Sie fühlt sich dem unbekannten Spender nahe, denkt sich, er könnte wie sie empfunden haben. „Aber das ist nur so eine Idee“, gesteht sie sich angesichts des geschenkten Lebens ein. Aber das neue Herz hatte es auch nicht leicht. „Ich meinte, es steht still, als mein Mann von einem auf den anderen Tag starb. So war er nach der Herzverpflanzung nur drei Jahre an meiner Seite, und wir konnten viele schöne Dinge nicht mehr gemeinsam erleben.“

Die 79-Jährige ist dankbar für jeden Tag. Sie weiß Söhne, Schwiegertöchter und Enkel an ihrer Seite, auf die sie sich immer verlassen kann und die sie die vielen Jahre mit Sorge begleitet haben.
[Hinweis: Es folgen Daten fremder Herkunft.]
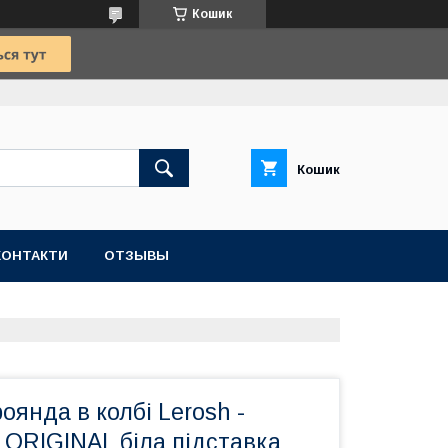
Кошик
Кошик
КОНТАКТИ
ОТЗЫВЫ
оянда в колбі Lerosh -
м ORIGINAL біла підставка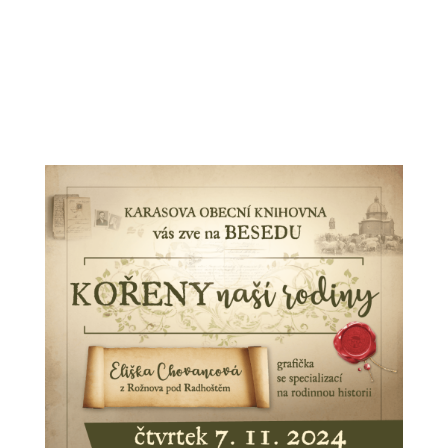
POZVÁNKA NA BESEDU
02.11.2024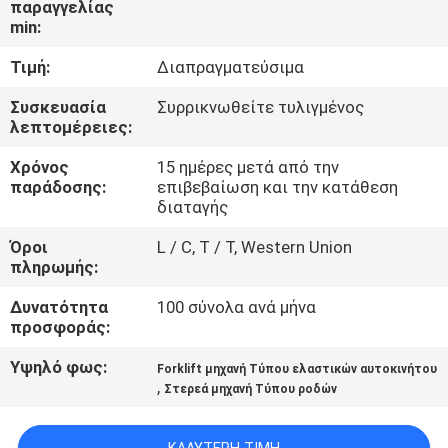
παραγγελίας
min:
ΠΟΙΟΤΙΚΌΣ
Τιμή:
Διαπραγματεύσιμα
ΈΛΕΓΧΟΣ
Συσκευασία
Συρρικνωθείτε τυλιγμένος
λεπτομέρειες:
ΕΠΑΦΉ
Χρόνος
15 ημέρες μετά από την
παράδοσης:
επιβεβαίωση και την κατάθεση
ΝΈΑ
διαταγής
Όροι
L / C, T / T, Western Union
πληρωμής:
SITEMAP
Δυνατότητα
100 σύνολα ανά μήνα
προσφοράς:
ΠΟΛΙΤΙΚΉ
ΑΠΟΡΡΉΤΟΥ
Υψηλό φως:
Forklift μηχανή Τύπου ελαστικών αυτοκινήτου
,
Στερεά μηχανή Τύπου ροδών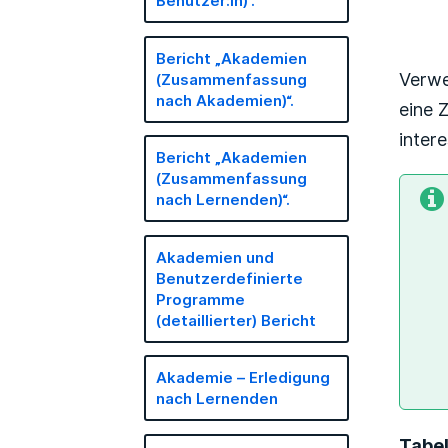
Benutzer:in)“.
Bericht „Akademien
Verw
(Zusammenfassung
nach Akademien)“.
eine 
inter
Bericht „Akademien
(Zusammenfassung
nach Lernenden)“.
Akademien und
Benutzerdefinierte
Programme
(detaillierter) Bericht
Akademie – Erledigung
nach Lernenden
Tabel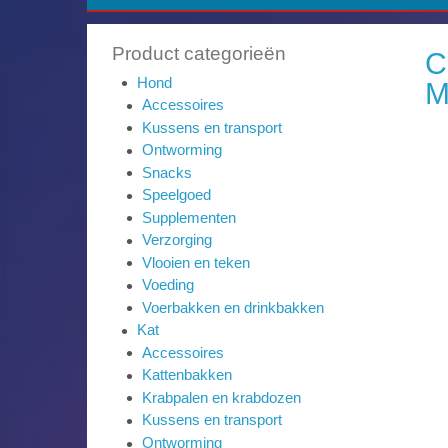
Product categorieën
C
Hond
M
Accessoires
Kussens en transport
Ontworming
Snacks
Speelgoed
Supplementen
Verzorging
Vlooien en teken
Voeding
Voerbakken en drinkbakken
Kat
Accessoires
Kattenbakken
Krabpalen en krabdozen
Kussens en transport
Ontworming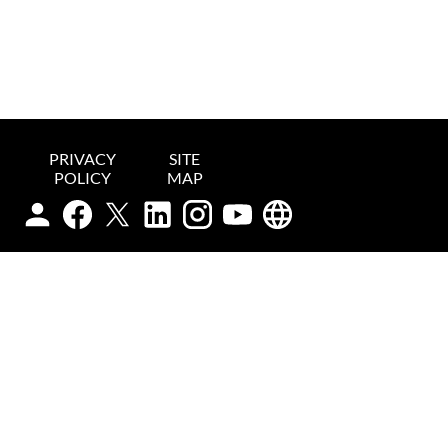
PRIVACY
SITE
POLICY
MAP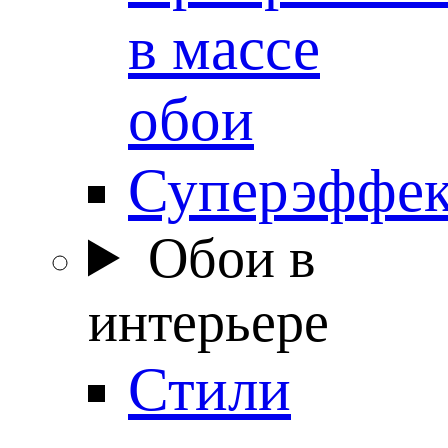
в массе
обои
Суперэффе
Обои в
интерьере
Стили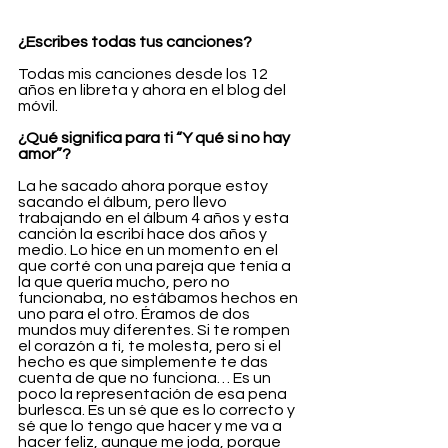
¿Escribes todas tus canciones?
Todas mis canciones desde los 12 
años en libreta y ahora en el blog del 
móvil.
¿Qué significa para ti “Y qué si no hay 
amor”?
La he sacado ahora porque estoy 
sacando el álbum, pero llevo 
trabajando en el álbum 4 años y esta 
canción la escribí hace dos años y 
medio. Lo hice en un momento en el 
que corté con una pareja que tenía a 
la que quería mucho, pero no 
funcionaba, no estábamos hechos en 
uno para el otro. Éramos de dos 
mundos muy diferentes. Si te rompen 
el corazón a ti, te molesta, pero si el 
hecho es que simplemente te das 
cuenta de que no funciona… Es un 
poco la representación de esa pena 
burlesca. Es un sé que es lo correcto y 
sé que lo tengo que hacer y me va a 
hacer feliz, aunque me joda, porque 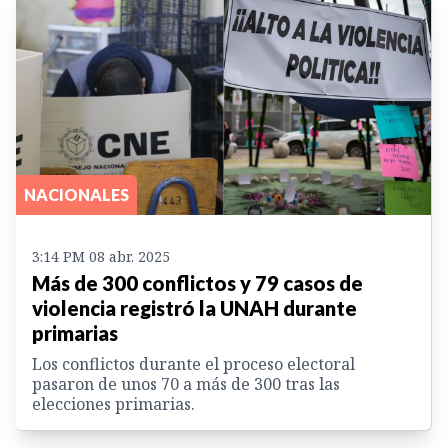
NACIONALES
3:14 PM 08 abr. 2025
Más de 300 conflictos y 79 casos de
violencia registró la UNAH durante
primarias
Los conflictos durante el proceso electoral
pasaron de unos 70 a más de 300 tras las
elecciones primarias.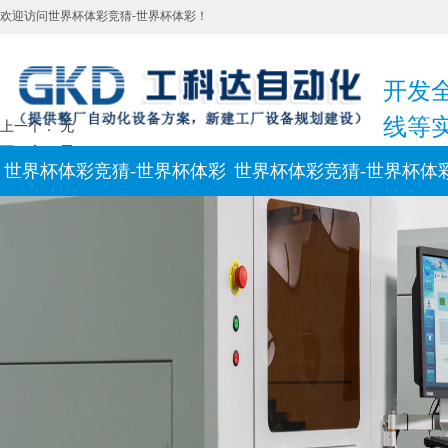
欢迎访问世界杯体彩竞猜-世界杯体彩！
开发
线等
上一个： 无
下一个： 无
世界杯体彩竞猜-世界杯体彩
世界杯体彩竞猜-世界杯体
新闻动态
联系我们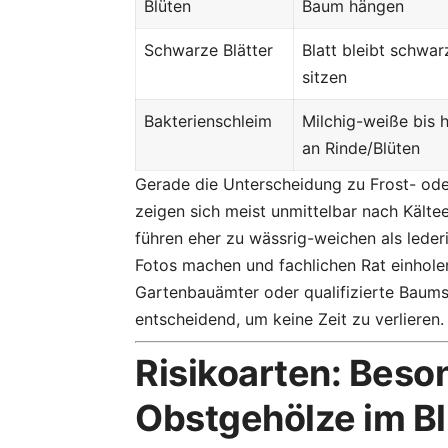
Blüten
Baum hängen
Schwarze Blätter
Blatt bleibt schwa
sitzen
Bakterienschleim
Milchig-weiße bis 
an Rinde/Blüten
Gerade die Unterscheidung zu Frost- ode
zeigen sich meist unmittelbar nach Kälte
führen eher zu wässrig-weichen als leder
Fotos machen und fachlichen Rat einholen
Gartenbauämter oder qualifizierte Baumsc
entscheidend, um keine Zeit zu verlieren.
Risikoarten: Beso
Obstgehölze im Bl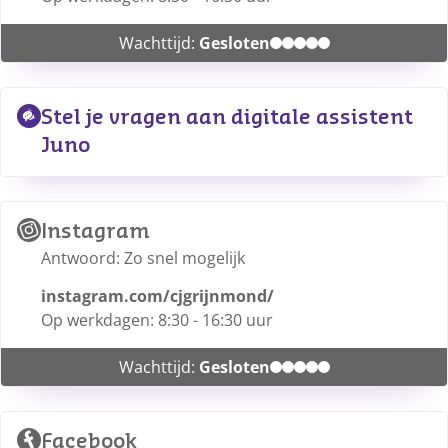
Wachttijd:
Gesloten
Stel je vragen aan digitale assistent 
Juno
Instagram
Antwoord: Zo snel mogelijk
instagram.com/cjgrijnmond/
Op werkdagen: 8:30 - 16:30 uur
Wachttijd:
Gesloten
Facebook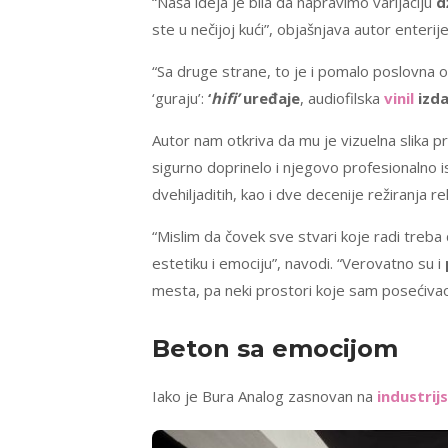
“Naša ideja je bila da napravimo varijaciju
d
ste u nečijoj kući”, objašnjava autor enterije
“Sa druge strane, to je i pomalo poslovna 
‘guraju’:
‘
hifi’
uređaje
, audiofilska
vinil
izda
Autor nam otkriva da mu je vizuelna slika p
sigurno doprinelo i njegovo profesionalno 
dvehiljaditih, kao i dve decenije režiranja r
“Mislim da čovek sve stvari koje radi treba
estetiku i emociju”, navodi. “Verovatno su i
mesta, pa neki prostori koje sam posećiva
Beton sa emocijom
Iako je Bura Analog zasnovan na
industrijs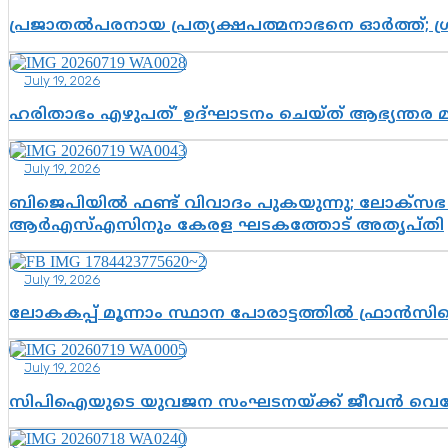
പ്രജാതൽപരനായ പ്രത്യക്ഷപത്മനാഭനെ ഓർത്ത്; ശ്രീ
July 19, 2026
ഹരിതാഭം എഴുപത്’ ഉദ്ഘാടനം ചെയ്ത് ആഭ്യന്തര 
July 19, 2026
ബിജെപിയിൽ ഫണ്ട് വിവാദം പുകയുന്നു; ലോക്സഭ 
ആർഎസ്എസിനും കേരള ഘടകത്തോട് അതൃപ്തി
July 19, 2026
ലോകകപ്പ് മൂന്നാം സ്ഥാന പോരാട്ടത്തിൽ ഫ്രാൻസിന
July 19, 2026
സിപിഐയുടെ യുവജന സംഘടനയ്ക്ക് ജീവൻ വെച്ചോ?; ജ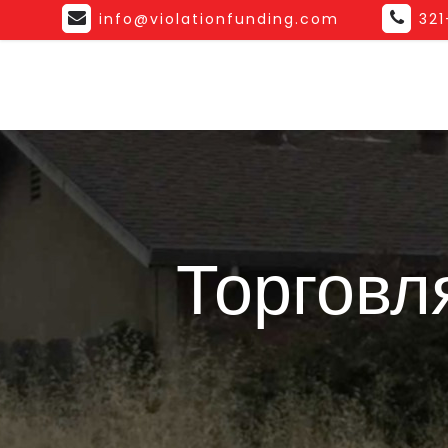
info@violationfunding.com
32
Торговл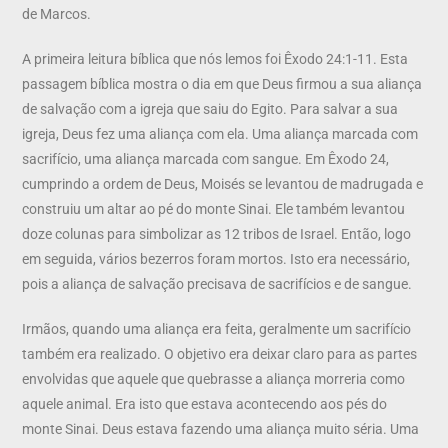
de Marcos.
A primeira leitura bíblica que nós lemos foi Êxodo 24:1-11. Esta
passagem bíblica mostra o dia em que Deus firmou a sua aliança
de salvação com a igreja que saiu do Egito. Para salvar a sua
igreja, Deus fez uma aliança com ela. Uma aliança marcada com
sacrifício, uma aliança marcada com sangue. Em Êxodo 24,
cumprindo a ordem de Deus, Moisés se levantou de madrugada e
construiu um altar ao pé do monte Sinai. Ele também levantou
doze colunas para simbolizar as 12 tribos de Israel. Então, logo
em seguida, vários bezerros foram mortos. Isto era necessário,
pois a aliança de salvação precisava de sacrifícios e de sangue.
Irmãos, quando uma aliança era feita, geralmente um sacrifício
também era realizado. O objetivo era deixar claro para as partes
envolvidas que aquele que quebrasse a aliança morreria como
aquele animal. Era isto que estava acontecendo aos pés do
monte Sinai. Deus estava fazendo uma aliança muito séria. Uma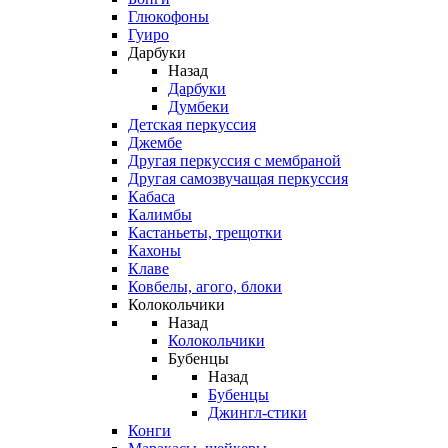
Глюкофоны
Гуиро
Дарбуки
Назад
Дарбуки
Думбеки
Детская перкуссия
Джембе
Другая перкуссия с мембраной
Другая самозвучащая перкуссия
Кабаса
Калимбы
Кастаньеты, трещотки
Кахоны
Клаве
Ковбелы, агого, блоки
Колокольчики
Назад
Колокольчики
Бубенцы
Назад
Бубенцы
Джингл-стики
Конги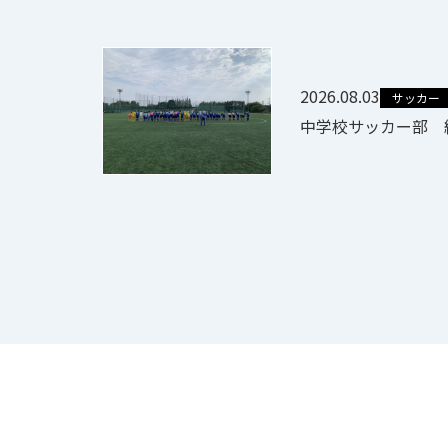
2026.08.03
サッカー
中学校サッカー部 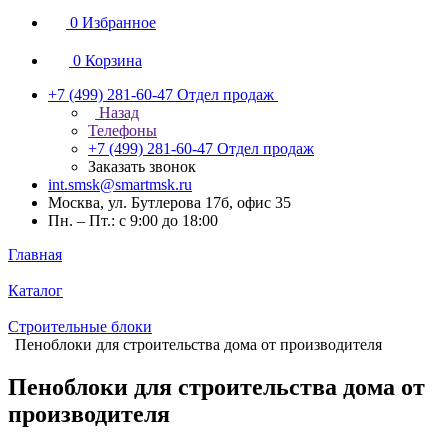
0
Избранное
0
Корзина
+7 (499) 281-60-47
Отдел продаж
Назад
Телефоны
+7 (499) 281-60-47
Отдел продаж
Заказать звонок
int.smsk@smartmsk.ru
Москва, ул. Бутлерова 17б, офис 35
Пн. – Пт.: с 9:00 до 18:00
Главная
Каталог
Строительные блоки
Пеноблоки для строительства дома от производителя
Пеноблоки для строительства дома от
производителя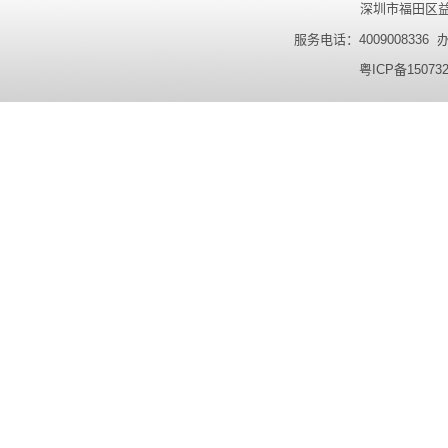
深圳市福田区益田
服务电话：4009008336 办公
粤ICP备15073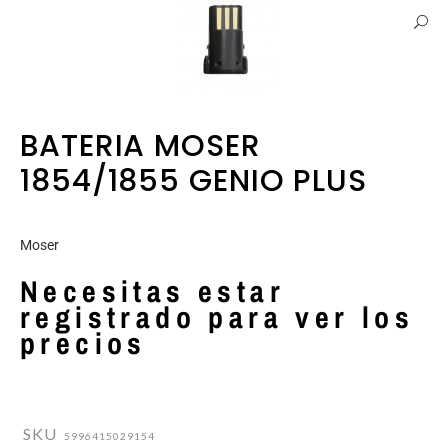
BATERIA MOSER
1854/1855 GENIO PLUS
Moser
Necesitas estar
registrado para ver los
precios
SKU
5996415029154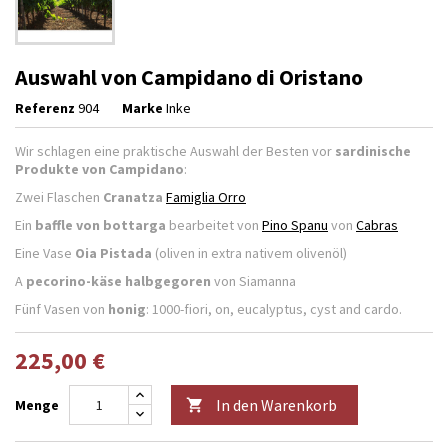
Auswahl von Campidano di Oristano
Referenz
904
Marke
Inke
Wir schlagen eine praktische Auswahl der Besten vor
sardinische
Produkte von Campidano
:
Zwei Flaschen
Cranatza
Famiglia Orro
Ein
baffle von bottarga
bearbeitet von
Pino Spanu
von
Cabras
Eine Vase
Oia Pistada
(oliven in extra nativem olivenöl)
A
pecorino-käse halbgegoren
von Siamanna
Fünf Vasen von
honig
: 1000-fiori, on, eucalyptus, cyst and cardo.
225,00 €
In den Warenkorb
Menge
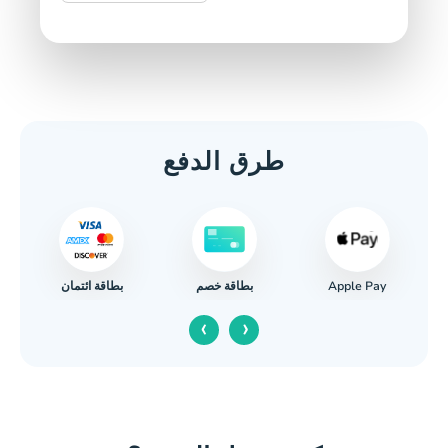
طرق الدفع
Apple Pay
بطاقة ائتمان
بطاقة خصم
‹
›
Sie nimmt am Leben im Ort teil, besucht Veranstaltungen der Feuerwehr oder des Sport– und Spielvereins. Und sie genießt in vollen Zügen den Sommer, wenn es sie für Monate in das Wochenendhaus an der Ostsee zieht, wo Freunde auf sie warten. „Ich bin glücklich, dass alles erleben zu können“, sagt sie. Und sie feiert den Tag der Herzverpflanzung als einen zweiten Geburtstag.

Aber sie bleibt vorsichtig, geht nie ohne das Herzmittel Nitrangin aus dem Haus. Sie hat ja nur das eine Herz.